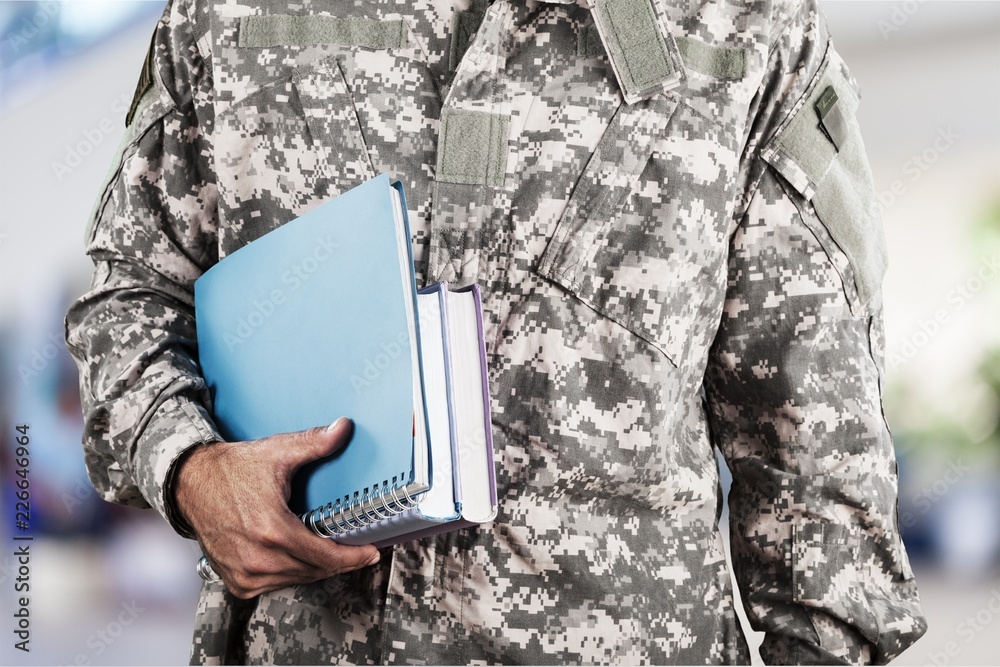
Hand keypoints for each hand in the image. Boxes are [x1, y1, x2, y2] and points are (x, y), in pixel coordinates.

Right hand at [174, 417, 379, 598]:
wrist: (191, 483)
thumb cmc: (233, 469)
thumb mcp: (277, 452)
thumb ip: (315, 443)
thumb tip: (344, 428)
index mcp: (272, 530)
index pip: (325, 556)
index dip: (353, 557)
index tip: (371, 553)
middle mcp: (257, 558)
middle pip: (315, 570)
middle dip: (339, 561)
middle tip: (357, 550)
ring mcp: (244, 573)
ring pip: (296, 580)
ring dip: (316, 568)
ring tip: (331, 552)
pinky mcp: (236, 581)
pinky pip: (275, 585)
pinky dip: (291, 574)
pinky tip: (299, 558)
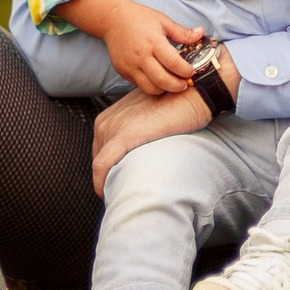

::::

Please find how many lines of the entries above include the string "hand", giving the number and nothing else.

2